#### [Aim of the task]
Write down every line of text in the data below without any changes, leaving out the pictures.

_ _ _ _ _ _ _

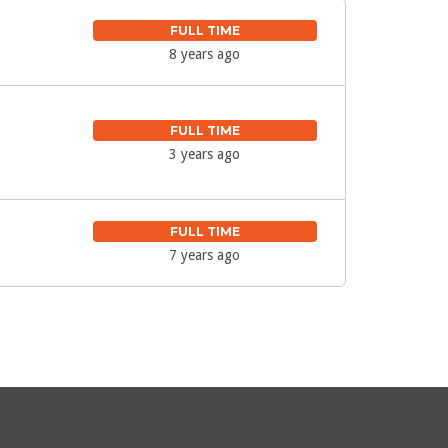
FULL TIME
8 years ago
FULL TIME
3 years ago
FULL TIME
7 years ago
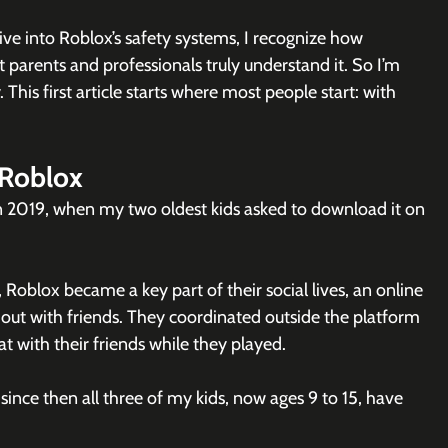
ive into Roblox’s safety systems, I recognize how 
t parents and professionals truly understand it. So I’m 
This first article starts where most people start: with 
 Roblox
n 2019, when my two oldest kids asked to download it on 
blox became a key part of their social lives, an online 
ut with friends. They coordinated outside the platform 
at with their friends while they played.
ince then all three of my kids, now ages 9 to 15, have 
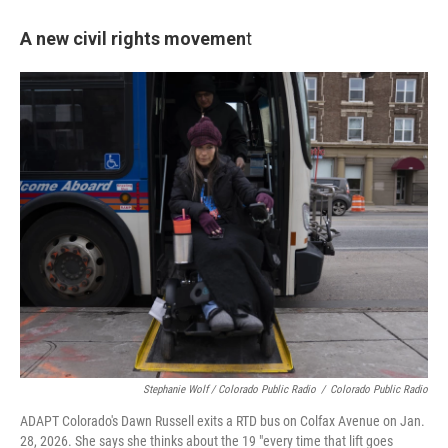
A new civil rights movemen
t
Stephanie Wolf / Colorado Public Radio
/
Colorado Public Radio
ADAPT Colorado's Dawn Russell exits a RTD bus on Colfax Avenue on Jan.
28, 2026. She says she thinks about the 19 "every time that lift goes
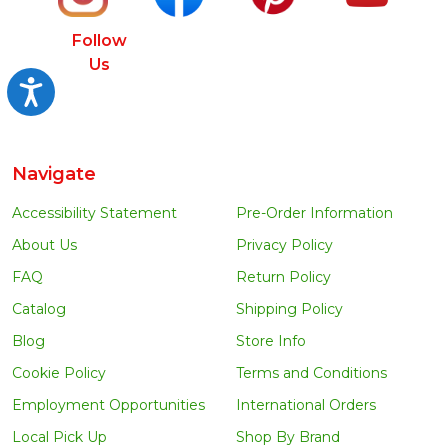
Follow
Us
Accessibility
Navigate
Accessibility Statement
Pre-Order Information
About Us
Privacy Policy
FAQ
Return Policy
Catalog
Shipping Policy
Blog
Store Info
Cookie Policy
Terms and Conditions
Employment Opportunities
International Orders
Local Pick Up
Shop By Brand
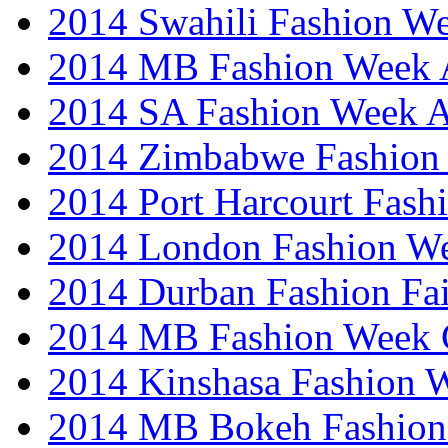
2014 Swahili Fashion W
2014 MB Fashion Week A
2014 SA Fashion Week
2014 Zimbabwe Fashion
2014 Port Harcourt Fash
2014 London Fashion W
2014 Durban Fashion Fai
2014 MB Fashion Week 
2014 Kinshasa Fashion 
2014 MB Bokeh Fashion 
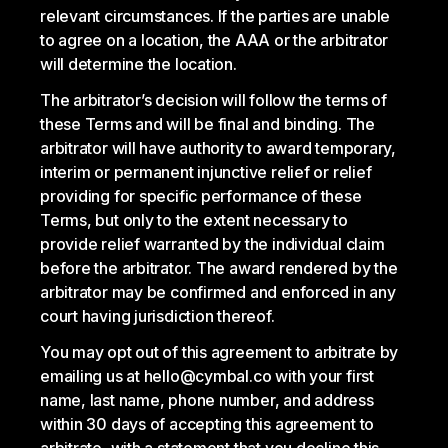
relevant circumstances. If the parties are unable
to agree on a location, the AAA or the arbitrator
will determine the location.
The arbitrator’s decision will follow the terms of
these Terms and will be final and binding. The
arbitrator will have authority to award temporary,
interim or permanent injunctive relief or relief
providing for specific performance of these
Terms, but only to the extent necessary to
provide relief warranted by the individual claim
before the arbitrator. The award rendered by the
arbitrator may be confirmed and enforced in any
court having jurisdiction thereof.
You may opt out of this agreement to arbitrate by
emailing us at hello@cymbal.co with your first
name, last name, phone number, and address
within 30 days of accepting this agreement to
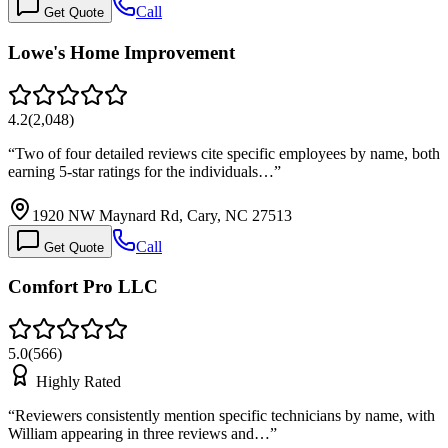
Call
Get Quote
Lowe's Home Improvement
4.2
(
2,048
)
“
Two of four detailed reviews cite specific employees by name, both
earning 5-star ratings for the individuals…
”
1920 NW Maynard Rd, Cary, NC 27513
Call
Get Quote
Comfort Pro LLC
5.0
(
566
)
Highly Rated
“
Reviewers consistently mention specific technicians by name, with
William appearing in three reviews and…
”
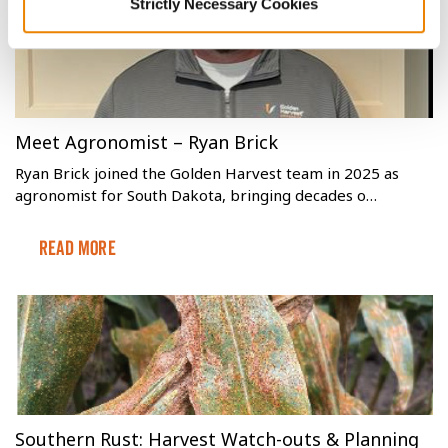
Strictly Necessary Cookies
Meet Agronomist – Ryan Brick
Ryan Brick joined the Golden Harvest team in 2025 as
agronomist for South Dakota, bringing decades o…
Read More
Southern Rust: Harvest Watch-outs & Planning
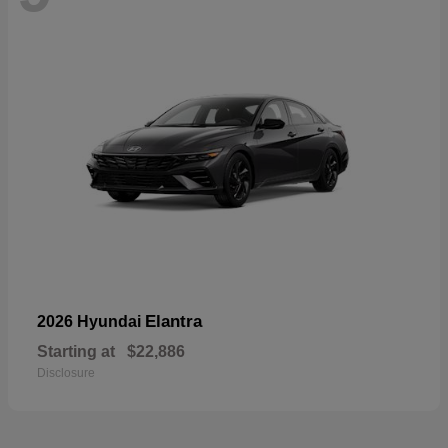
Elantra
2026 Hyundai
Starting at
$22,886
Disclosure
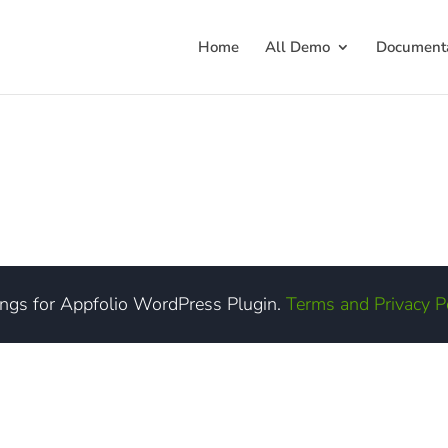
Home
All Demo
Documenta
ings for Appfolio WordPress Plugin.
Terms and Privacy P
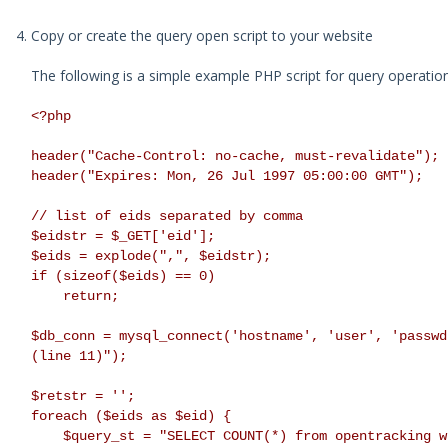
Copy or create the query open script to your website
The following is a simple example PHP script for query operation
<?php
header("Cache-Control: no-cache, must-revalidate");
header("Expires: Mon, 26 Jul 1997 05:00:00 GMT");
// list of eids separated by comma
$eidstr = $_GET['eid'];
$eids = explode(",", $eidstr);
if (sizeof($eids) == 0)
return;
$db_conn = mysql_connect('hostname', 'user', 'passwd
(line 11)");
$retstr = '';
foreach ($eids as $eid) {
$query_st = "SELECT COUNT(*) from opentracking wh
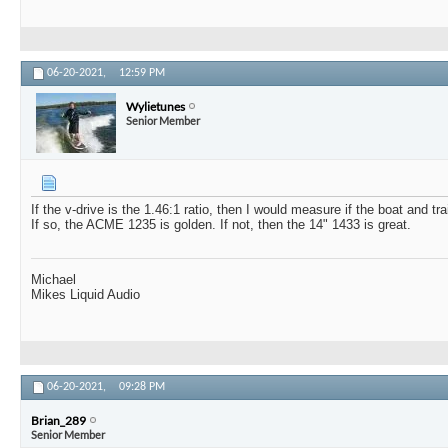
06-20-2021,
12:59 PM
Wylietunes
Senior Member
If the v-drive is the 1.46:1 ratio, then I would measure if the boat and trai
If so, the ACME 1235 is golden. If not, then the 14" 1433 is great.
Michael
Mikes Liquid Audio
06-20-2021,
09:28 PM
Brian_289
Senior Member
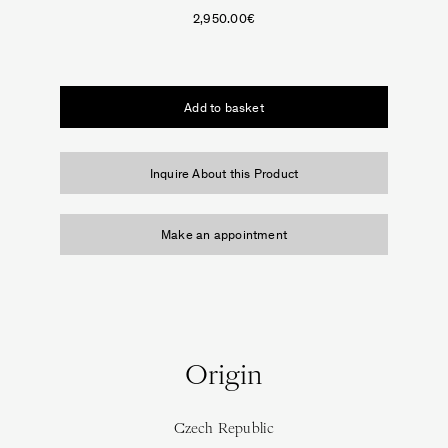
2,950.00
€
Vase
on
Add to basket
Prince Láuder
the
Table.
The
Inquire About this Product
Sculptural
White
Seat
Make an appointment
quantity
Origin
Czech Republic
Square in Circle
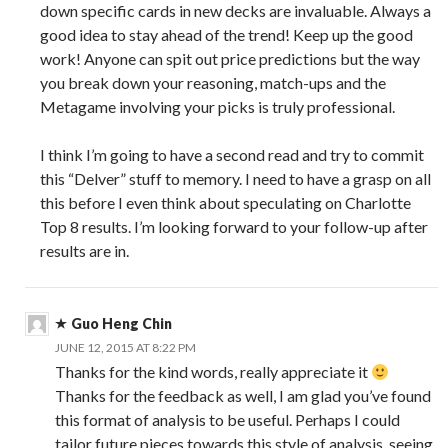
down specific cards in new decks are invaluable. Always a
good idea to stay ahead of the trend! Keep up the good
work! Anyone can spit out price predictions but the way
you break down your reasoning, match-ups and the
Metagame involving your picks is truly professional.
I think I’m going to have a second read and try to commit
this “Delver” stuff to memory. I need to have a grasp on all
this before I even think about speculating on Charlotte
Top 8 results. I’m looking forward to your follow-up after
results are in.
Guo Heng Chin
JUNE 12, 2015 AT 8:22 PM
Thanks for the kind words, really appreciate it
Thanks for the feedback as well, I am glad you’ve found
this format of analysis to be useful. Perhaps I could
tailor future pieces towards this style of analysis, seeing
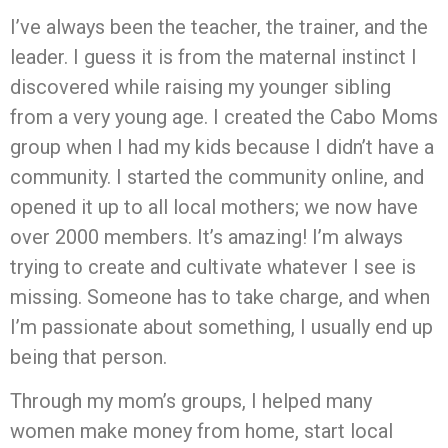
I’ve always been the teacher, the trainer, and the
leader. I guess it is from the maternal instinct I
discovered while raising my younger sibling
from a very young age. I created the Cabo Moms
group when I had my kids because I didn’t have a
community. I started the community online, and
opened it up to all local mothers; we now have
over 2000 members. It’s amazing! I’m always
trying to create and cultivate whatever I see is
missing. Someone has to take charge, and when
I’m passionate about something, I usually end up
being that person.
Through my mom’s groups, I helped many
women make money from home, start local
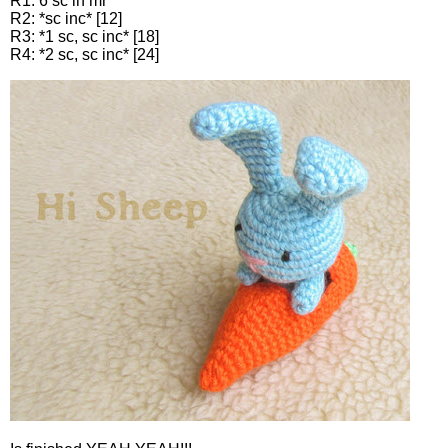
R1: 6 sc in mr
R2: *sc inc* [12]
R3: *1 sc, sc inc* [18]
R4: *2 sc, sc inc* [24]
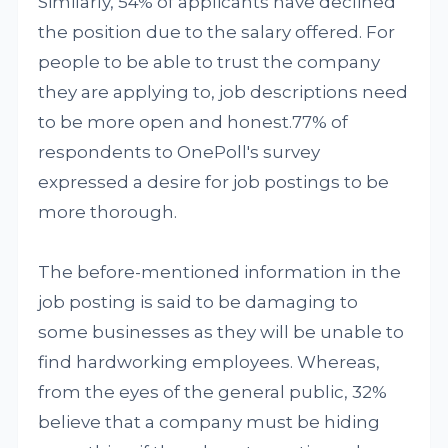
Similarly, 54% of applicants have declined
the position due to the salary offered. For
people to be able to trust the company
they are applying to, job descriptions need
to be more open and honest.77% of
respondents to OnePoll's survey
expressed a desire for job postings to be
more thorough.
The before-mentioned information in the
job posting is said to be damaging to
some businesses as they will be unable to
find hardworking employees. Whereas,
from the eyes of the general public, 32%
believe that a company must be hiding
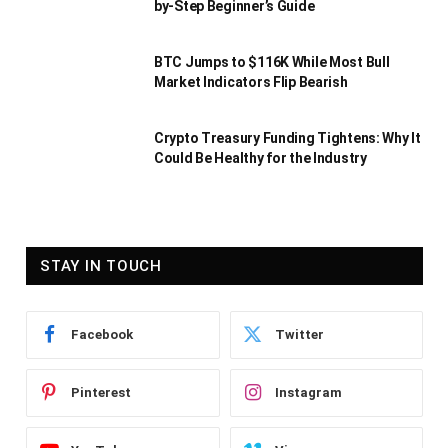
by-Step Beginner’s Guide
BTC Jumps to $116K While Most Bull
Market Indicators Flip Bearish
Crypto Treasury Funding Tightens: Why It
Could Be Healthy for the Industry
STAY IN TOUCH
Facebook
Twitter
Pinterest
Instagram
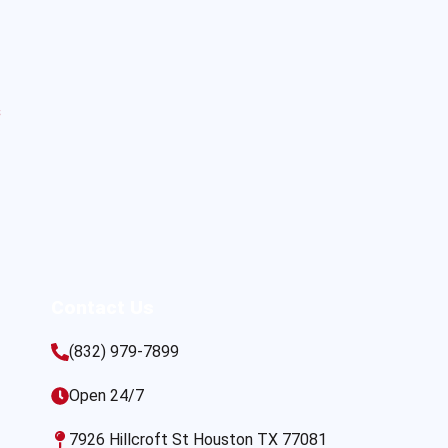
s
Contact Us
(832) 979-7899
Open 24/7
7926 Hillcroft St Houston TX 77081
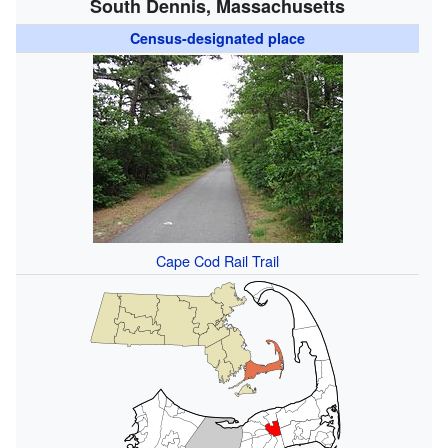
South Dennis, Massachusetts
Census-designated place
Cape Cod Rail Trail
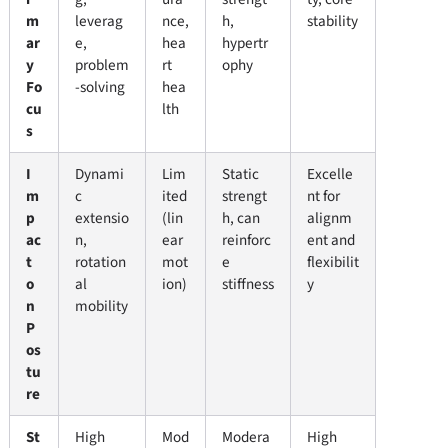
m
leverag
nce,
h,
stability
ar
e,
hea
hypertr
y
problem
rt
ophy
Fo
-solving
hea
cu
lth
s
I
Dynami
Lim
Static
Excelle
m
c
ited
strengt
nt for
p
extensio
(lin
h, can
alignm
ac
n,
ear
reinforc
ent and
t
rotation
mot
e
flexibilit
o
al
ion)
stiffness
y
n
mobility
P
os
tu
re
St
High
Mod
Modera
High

_ _ _ _ _ _ _

#### [Exercise result]
FULL TIME
8 years ago
FULL TIME
3 years ago
FULL TIME
7 years ago
ive into Roblox’s safety systems, I recognize how 
t parents and professionals truly understand it. So I’m 
This first article starts where most people start: with 
 Roblox
n 2019, when my two oldest kids asked to download it on 
blox became a key part of their social lives, an online 
ut with friends. They coordinated outside the platform 
at with their friends while they played.
ince then all three of my kids, now ages 9 to 15, have 
A new civil rights movemen
t
Stephanie Wolf / Colorado Public Radio
/
Colorado Public Radio
ADAPT Colorado's Dawn Russell exits a RTD bus on Colfax Avenue on Jan.
28, 2026. She says she thinks about the 19 "every time that lift goes
Follow
Us
Accessibility
Navigate
Accessibility Statement
Pre-Order Information
About Us
Privacy Policy
FAQ
Return Policy
Catalog
Shipping Policy
Blog
Store Info
Cookie Policy
Terms and Conditions
Employment Opportunities
International Orders
Local Pick Up
Shop By Brand
2014 Swahili Fashion W
2014 MB Fashion Week A
2014 SA Fashion Week
2014 Zimbabwe Fashion
2014 Port Harcourt Fash
2014 London Fashion W
2014 Durban Fashion Fai
2014 MB Fashion Week 
2014 Kinshasa Fashion 
2014 MB Bokeh Fashion 
relevant circumstances. If the parties are unable
to agree on a location, the AAA or the arbitrator
will determine the location.
The arbitrator’s decision will follow the terms of
these Terms and will be final and binding. The
arbitrator will have authority to award temporary,
interim or permanent injunctive relief or relief
providing for specific performance of these
Terms, but only to the extent necessary to
provide relief warranted by the individual claim
before the arbitrator. The award rendered by the
arbitrator may be confirmed and enforced in any
court having jurisdiction thereof.
You may opt out of this agreement to arbitrate by
emailing us at hello@cymbal.co with your first
name, last name, phone number, and address
within 30 days of accepting this agreement to
Call
Get Quote
Lowe's Home Improvement
4.2
(
2,048
)
“
Two of four detailed reviews cite specific employees by name, both
earning 5-star ratings for the individuals…
”
1920 NW Maynard Rd, Cary, NC 27513
Call
Get Quote
Comfort Pro LLC
5.0
(
566
)
Highly Rated
“
Reviewers consistently mention specific technicians by name, with
William appearing in three reviews and…
”
Strictly Necessary Cookies
Meet Agronomist – Ryan Brick
Ryan Brick joined the Golden Harvest team in 2025 as
agronomist for South Dakota, bringing decades o…
Read More
Southern Rust: Harvest Watch-outs & Planning
Elantra
2026 Hyundai
Starting at
$22,886
Disclosure
Home
All Demo
Documenta
ings for Appfolio WordPress Plugin.
Terms and Privacy P
Copy or create the query open script to your website
The following is a simple example PHP script for query operation
<?php
header("Cache-Control: no-cache, must-revalidate");
header("Expires: Mon, 26 Jul 1997 05:00:00 GMT");
// list of eids separated by comma
$eidstr = $_GET['eid'];
$eids = explode(",", $eidstr);
if (sizeof($eids) == 0)
return;
$db_conn = mysql_connect('hostname', 'user', 'passwd
(line 11)");
$retstr = '';
foreach ($eids as $eid) {
$query_st = "SELECT COUNT(*) from opentracking wh
06-20-2021,
12:59 PM
Wylietunes
Senior Member
If the v-drive is the 1.46:1 ratio, then I would measure if the boat and trai
If so, the ACME 1235 is golden. If not, then the 14" 1433 is great.
Michael
Mikes Liquid Audio
06-20-2021,
09:28 PM
Brian_289
Senior Member
2,950.00
€
Vase
on
Add to basket
Prince Láuder
the
Table.
The
Inquire About this Product
Sculptural
White
Seat
Make an appointment
quantity
Origin
Czech Republic
Square in Circle
down specific cards in new decks are invaluable. Always a
good idea to stay ahead of the trend! Keep up the good
work! Anyone can spit out price predictions but the way
you break down your reasoning, match-ups and the
Metagame involving your picks is truly professional.
I think I’m going to have a second read and try to commit
this “Delver” stuff to memory. I need to have a grasp on all
this before I even think about speculating on Charlotte
Top 8 results. I’m looking forward to your follow-up after
results are in.
Guo Heng Chin
JUNE 12, 2015 AT 8:22 PM
Thanks for the kind words, really appreciate it
Thanks for the feedback as well, I am glad you’ve found
this format of analysis to be useful. Perhaps I could
tailor future pieces towards this style of analysis, seeing
I’ve always been the teacher, the trainer, and the
leader. I guess it is from the maternal instinct I
discovered while raising my younger sibling
from a very young age. I created the Cabo Moms
group when I had my kids because I didn’t have a
community. I started the community online, and
opened it up to all local mothers; we now have
over 2000 members. It’s amazing! I’m always
trying to create and cultivate whatever I see is
missing. Someone has to take charge, and when
I’m passionate about something, I usually end up
being that person.
Through my mom’s groups, I helped many
women make money from home, start local
R1: 6 sc in mr
R2: *sc inc* [12]
R3: *1 sc, sc inc* [18]
R4: *2 sc, sc inc* [24]
Similarly, 54% of applicants have declined
the position due to the salary offered. For
people to be able to trust the company
they are applying to, job descriptions need
to be more open and honest.77% of
respondents to OnePoll's survey
expressed a desire for job postings to be
more thorough.
The before-mentioned information in the
job posting is said to be damaging to
some businesses as they will be unable to
find hardworking employees. Whereas,
from the eyes of the general public, 32%
believe that a company must be hiding
by-Step Beginner’s Guide
BTC Jumps to $116K While Most Bull
Market Indicators Flip Bearish
Crypto Treasury Funding Tightens: Why It
Could Be Healthy for the Industry
STAY IN TOUCH
Facebook
Twitter
Pinterest
Instagram
s
Contact Us
(832) 979-7899
Open 24/7
7926 Hillcroft St Houston TX 77081
South Dennis, Massachusetts
Census-designated place
Cape Cod Rail Trail
m
leverag
nce,
h,
stability
ar
e,
hea
hypertr
y
problem
rt
ophy
Fo
-solving
hea
cu
lth
s
I
Dynami
Lim
Static
Excelle
m
c
ited
strengt
nt for
p
extensio
(lin
h, can
alignm
ac
n,
ear
reinforc
ent and
t
rotation
mot
e
flexibilit
o
al
ion)
stiffness
y
n
mobility
P
os
tu
re
St
High
Mod
Modera
High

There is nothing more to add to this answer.